Que voir et faire en Laponie suédoise
Le parc national d’Abisko constitue le cœur de la région : sentiers de randonnée d’été (dont le début du célèbre Kungsleden, le « sentier des rois »), lac Torneträsk et « trou bleu » d’Abisko, une trouée dans la couverture nuageuse qui favorise l’observation du ciel nocturne. En hiver, les excursions organisées de chasse aux aurores, en motoneige ou en traîneau à chiens, complètent l’expérience.
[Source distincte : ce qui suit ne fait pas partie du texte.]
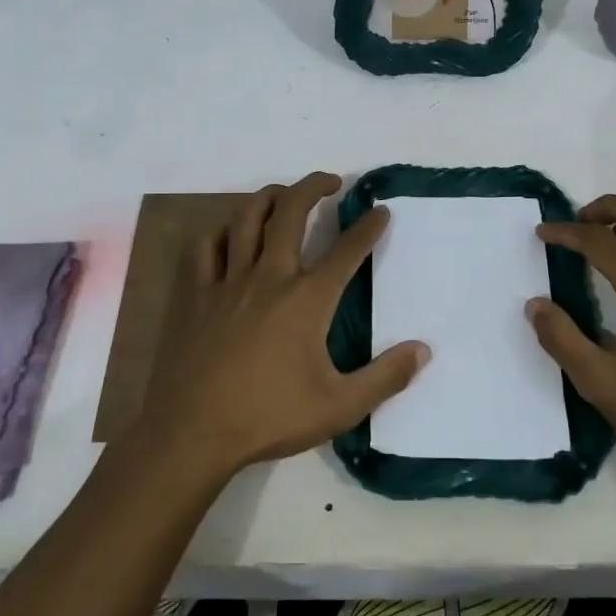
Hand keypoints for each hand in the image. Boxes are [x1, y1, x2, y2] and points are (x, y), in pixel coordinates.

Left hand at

La région est aussi le cœur historique de la culture same (Sápmi), le peuple autochtone de Scandinavie du Nord : plusieurs villages et centres culturels proposent des rencontres avec des éleveurs de rennes et une initiation à leurs traditions, artisanat et gastronomie. En été, le soleil de minuit inverse l’expérience : le soleil ne se couche pas pendant plusieurs semaines, ouvrant la voie à des randonnées à toute heure du jour ou de la nuit.
Quand partir en Laponie suédoise
Pour les aurores boréales, la période de fin septembre à mars offre les nuits les plus longues et les meilleures chances d’observation, avec un pic autour de l’équinoxe d’hiver. Pour le soleil de minuit et la randonnée, privilégiez juin et juillet, quand les sentiers sont dégagés de neige et les journées interminables.
Comment s’y rendre
Le village d’Abisko est desservi par le train de nuit depuis Stockholm (environ 17 à 19 heures de trajet, une expérience en soi) ou par avion jusqu’à l’aéroport de Kiruna, à environ 1h30 de route ou de bus d’Abisko. La location d’un véhicule adapté aux conditions hivernales est recommandée pour explorer la région en toute autonomie.
Destination hors du commun, la Laponie suédoise s’adresse aux voyageurs en quête d’un dépaysement radical, entre spectacle céleste et immersion dans une culture polaire millénaire.